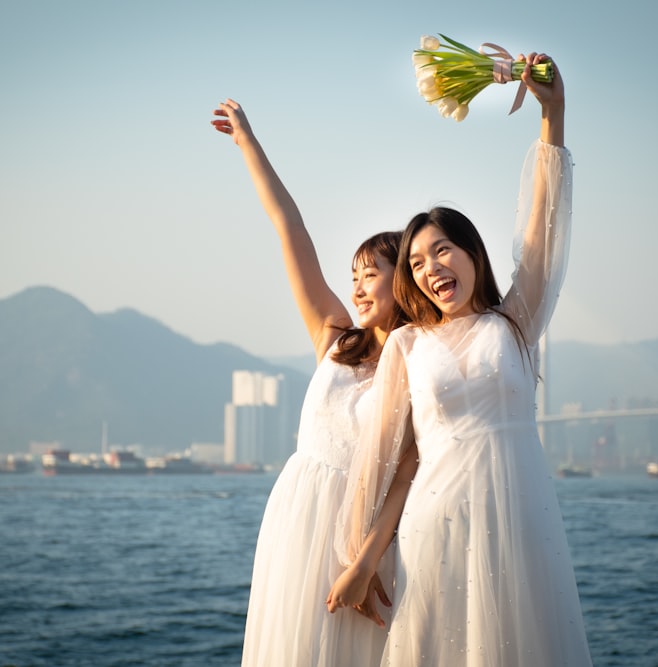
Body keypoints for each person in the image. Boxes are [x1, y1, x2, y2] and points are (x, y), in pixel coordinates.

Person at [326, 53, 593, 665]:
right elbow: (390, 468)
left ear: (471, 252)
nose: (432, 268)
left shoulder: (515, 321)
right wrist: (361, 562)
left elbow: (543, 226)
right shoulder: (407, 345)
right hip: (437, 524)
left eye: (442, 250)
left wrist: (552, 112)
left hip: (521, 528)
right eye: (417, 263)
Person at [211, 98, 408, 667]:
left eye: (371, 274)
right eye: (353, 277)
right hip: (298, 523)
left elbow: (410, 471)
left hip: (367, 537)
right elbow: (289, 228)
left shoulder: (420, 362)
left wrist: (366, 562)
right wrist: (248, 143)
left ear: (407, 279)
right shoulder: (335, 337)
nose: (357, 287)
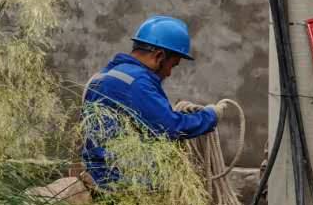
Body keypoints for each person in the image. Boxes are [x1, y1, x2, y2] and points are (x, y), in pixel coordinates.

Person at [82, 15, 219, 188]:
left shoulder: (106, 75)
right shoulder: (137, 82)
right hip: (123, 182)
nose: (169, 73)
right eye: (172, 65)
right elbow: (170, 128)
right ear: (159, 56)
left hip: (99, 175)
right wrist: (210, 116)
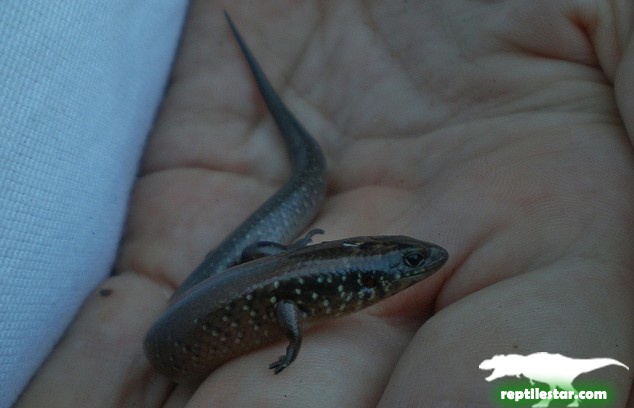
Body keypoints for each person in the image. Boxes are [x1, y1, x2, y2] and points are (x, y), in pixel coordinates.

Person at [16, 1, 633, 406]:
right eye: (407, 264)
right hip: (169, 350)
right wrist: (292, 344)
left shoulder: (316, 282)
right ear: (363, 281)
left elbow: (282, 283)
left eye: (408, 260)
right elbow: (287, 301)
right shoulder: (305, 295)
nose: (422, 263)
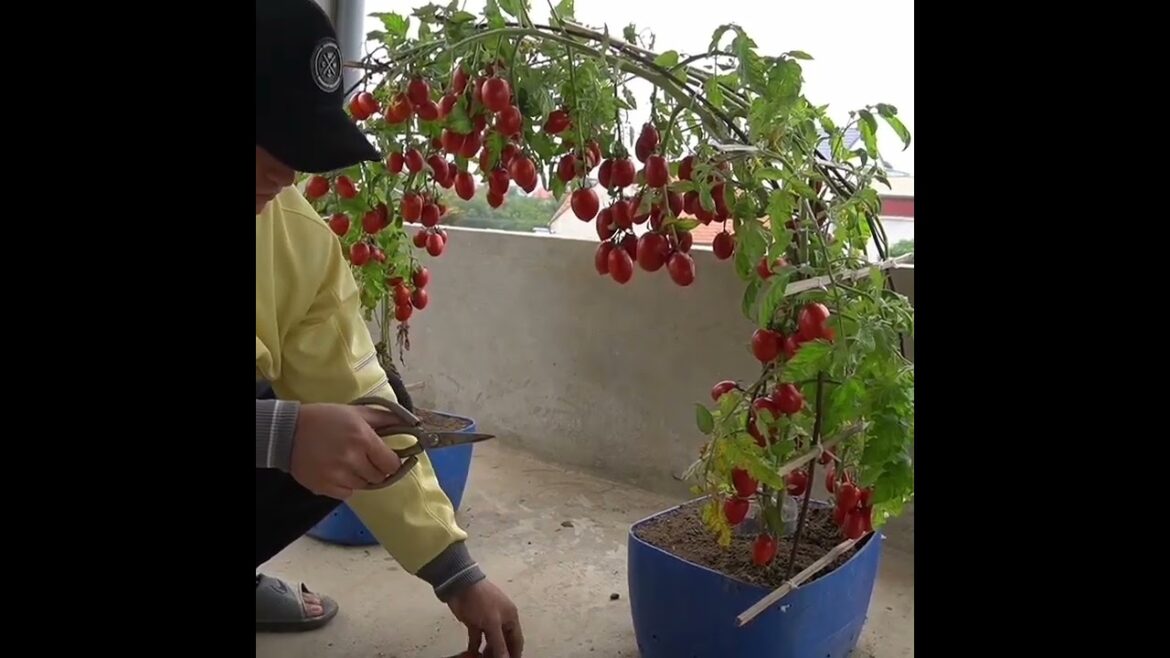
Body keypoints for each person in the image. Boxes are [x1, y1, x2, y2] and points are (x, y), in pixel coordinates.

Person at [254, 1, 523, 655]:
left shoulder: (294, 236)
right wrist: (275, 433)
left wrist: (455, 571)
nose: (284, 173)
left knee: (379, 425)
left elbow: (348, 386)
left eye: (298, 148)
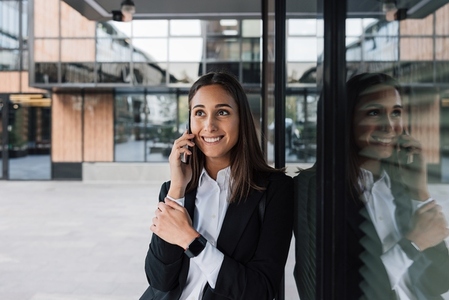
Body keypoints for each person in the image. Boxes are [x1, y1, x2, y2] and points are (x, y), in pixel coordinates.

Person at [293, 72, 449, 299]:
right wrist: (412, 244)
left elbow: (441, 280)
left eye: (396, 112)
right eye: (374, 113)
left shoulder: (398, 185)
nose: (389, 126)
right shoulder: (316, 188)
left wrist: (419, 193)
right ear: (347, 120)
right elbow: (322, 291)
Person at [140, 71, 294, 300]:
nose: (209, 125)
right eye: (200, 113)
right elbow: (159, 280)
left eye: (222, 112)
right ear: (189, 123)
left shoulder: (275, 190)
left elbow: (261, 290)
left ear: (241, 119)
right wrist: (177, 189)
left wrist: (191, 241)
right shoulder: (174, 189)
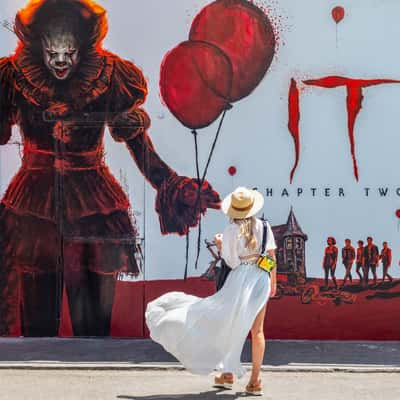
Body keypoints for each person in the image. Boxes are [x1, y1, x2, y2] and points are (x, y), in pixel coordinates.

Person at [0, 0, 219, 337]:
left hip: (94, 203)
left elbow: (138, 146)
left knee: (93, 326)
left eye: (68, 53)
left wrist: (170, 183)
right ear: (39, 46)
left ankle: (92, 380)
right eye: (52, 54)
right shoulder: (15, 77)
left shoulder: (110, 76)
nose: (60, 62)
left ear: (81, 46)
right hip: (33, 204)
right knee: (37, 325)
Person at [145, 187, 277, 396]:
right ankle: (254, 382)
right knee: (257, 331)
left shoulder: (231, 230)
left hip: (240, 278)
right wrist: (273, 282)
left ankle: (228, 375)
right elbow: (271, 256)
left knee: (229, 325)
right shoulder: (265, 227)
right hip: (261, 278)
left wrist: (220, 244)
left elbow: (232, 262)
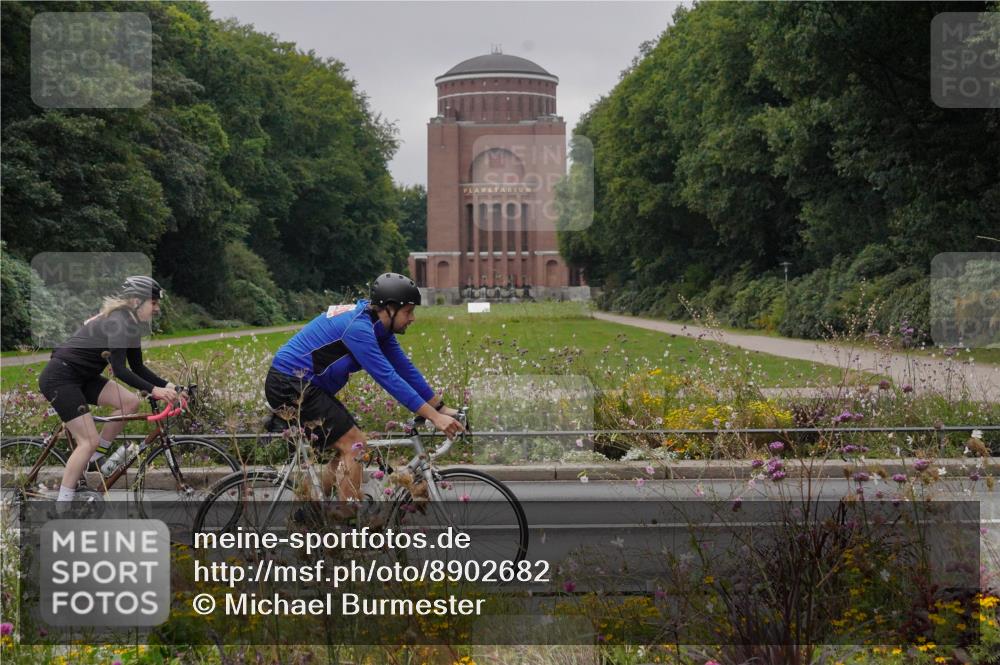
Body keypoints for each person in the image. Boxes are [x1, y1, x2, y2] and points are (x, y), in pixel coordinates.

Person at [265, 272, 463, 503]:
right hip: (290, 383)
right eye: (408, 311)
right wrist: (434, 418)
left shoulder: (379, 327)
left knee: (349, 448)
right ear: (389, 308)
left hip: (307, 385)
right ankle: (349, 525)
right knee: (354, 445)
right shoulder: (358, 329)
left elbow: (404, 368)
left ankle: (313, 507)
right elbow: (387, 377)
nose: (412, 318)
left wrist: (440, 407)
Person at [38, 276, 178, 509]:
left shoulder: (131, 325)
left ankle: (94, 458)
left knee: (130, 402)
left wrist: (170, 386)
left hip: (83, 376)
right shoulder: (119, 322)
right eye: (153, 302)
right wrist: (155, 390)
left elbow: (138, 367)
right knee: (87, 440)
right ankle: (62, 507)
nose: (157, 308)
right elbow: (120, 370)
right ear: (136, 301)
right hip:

§ What the task asks: Look through the records above and please copy every line in which the string "ankle" occurs.

§ The answer:
left ankle: (92, 380)
right ankle: (254, 382)
left ankle: (228, 375)
right ankle: (349, 525)
left ankle: (313, 507)
left ankle: (94, 458)
right ankle: (62, 507)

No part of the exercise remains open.